====== Data to process ======
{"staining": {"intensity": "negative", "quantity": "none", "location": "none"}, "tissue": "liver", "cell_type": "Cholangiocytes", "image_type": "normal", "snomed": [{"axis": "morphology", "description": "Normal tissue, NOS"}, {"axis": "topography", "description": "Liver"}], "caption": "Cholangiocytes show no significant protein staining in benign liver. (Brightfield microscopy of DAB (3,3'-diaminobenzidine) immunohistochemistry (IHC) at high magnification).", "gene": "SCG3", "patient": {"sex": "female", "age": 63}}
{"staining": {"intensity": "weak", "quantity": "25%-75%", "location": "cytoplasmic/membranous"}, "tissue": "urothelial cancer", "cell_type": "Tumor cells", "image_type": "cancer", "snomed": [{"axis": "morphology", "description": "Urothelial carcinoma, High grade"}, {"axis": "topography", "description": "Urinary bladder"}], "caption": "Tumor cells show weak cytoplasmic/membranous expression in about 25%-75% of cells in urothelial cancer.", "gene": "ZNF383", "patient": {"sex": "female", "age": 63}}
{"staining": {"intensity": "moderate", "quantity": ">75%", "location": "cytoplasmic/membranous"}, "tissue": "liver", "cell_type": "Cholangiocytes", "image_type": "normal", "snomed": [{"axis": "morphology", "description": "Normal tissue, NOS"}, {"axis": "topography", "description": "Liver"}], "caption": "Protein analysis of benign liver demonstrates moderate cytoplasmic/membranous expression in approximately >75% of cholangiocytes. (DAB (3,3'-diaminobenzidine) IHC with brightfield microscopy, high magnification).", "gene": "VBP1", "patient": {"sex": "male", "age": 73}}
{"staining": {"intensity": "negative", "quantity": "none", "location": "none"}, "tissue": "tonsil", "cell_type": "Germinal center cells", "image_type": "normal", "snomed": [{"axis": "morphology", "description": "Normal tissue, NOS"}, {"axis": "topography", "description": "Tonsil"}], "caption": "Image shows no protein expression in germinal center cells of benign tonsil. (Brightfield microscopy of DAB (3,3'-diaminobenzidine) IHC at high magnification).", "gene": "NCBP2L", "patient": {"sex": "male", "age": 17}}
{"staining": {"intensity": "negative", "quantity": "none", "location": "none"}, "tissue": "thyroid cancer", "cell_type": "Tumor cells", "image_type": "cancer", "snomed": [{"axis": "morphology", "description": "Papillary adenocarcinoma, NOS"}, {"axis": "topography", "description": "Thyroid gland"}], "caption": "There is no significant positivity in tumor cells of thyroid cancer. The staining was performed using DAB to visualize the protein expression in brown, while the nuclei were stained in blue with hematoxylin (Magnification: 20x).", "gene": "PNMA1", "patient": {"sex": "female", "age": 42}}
======
#### [What you are asked to do]
What is wanted is the full set of entries above, reproduced exactly.

#### [Answer section]
{"staining": {"intensity": "negative", "quantity": "none", "location": "none"}, "tissue": "liver", "cell_type": "Cholangiocytes", "image_type": "normal", "snomed": [{"axis": "morphology", "description": "Normal tissue, NOS"}, {"axis": "topography", "description": "Liver"}], "caption": "Cholangiocytes show no significant protein staining in benign liver. (Brightfield microscopy of DAB (3,3'-diaminobenzidine) immunohistochemistry (IHC) at high magnification).", "gene": "SCG3", "patient": {"sex": "female", "age": 63}}
{"staining": {"intensity": "weak", "quantity": "25%-75%", "location": "cytoplasmic/membranous"}, "tissue": "urothelial cancer", "cell_type": "Tumor cells", "image_type": "cancer", "snomed": [{"axis": "morphology", "description": "Urothelial carcinoma, High grade"}, {"axis": "topography", "description": "Urinary bladder"}], "caption": "Tumor cells show weak cytoplasmic/membranous expression in about 25%-75% of cells in urothelial cancer.", "gene": "ZNF383", "patient": {"sex": "female", "age": 63}}
{"staining": {"intensity": "moderate", "quantity": ">75%", "location": "cytoplasmic/membranous"}, "tissue": "liver", "cell_type": "Cholangiocytes", "image_type": "normal", "snomed": [{"axis": "morphology", "description": "Normal tissue, NOS"}, {"axis": "topography", "description": "Liver"}], "caption": "Protein analysis of benign liver demonstrates moderate cytoplasmic/membranous expression in approximately >75% of cholangiocytes. (DAB (3,3'-diaminobenzidine) IHC with brightfield microscopy, high magnification).", "gene": "VBP1", "patient": {"sex": "male", "age": 73}}
{"staining": {"intensity": "negative", "quantity": "none", "location": "none"}, "tissue": "tonsil", "cell_type": "Germinal center cells", "image_type": "normal", "snomed": [{"axis": "morphology", "description": "Normal tissue, NOS"}, {"axis": "topography", "description": "Tonsil"}], "caption": "Image shows no protein expression in germinal center cells of benign tonsil. (Brightfield microscopy of DAB (3,3'-diaminobenzidine) IHC at high magnification).", "gene": "NCBP2L", "patient": {"sex": "male", "age": 17}}
{"staining": {"intensity": "negative", "quantity": "none", "location": "none"}, "tissue": "thyroid cancer", "cell_type": "Tumor cells", "image_type": "cancer", "snomed": [{"axis": "morphology", "description": "Papillary adenocarcinoma, NOS"}, {"axis": "topography", "description": "Thyroid gland"}], "caption": "There is no significant positivity in tumor cells of thyroid cancer. The staining was performed using DAB to visualize the protein expression in brown, while the nuclei were stained in blue with hematoxylin (Magnification: 20x).", "gene": "PNMA1", "patient": {"sex": "female", "age": 42}}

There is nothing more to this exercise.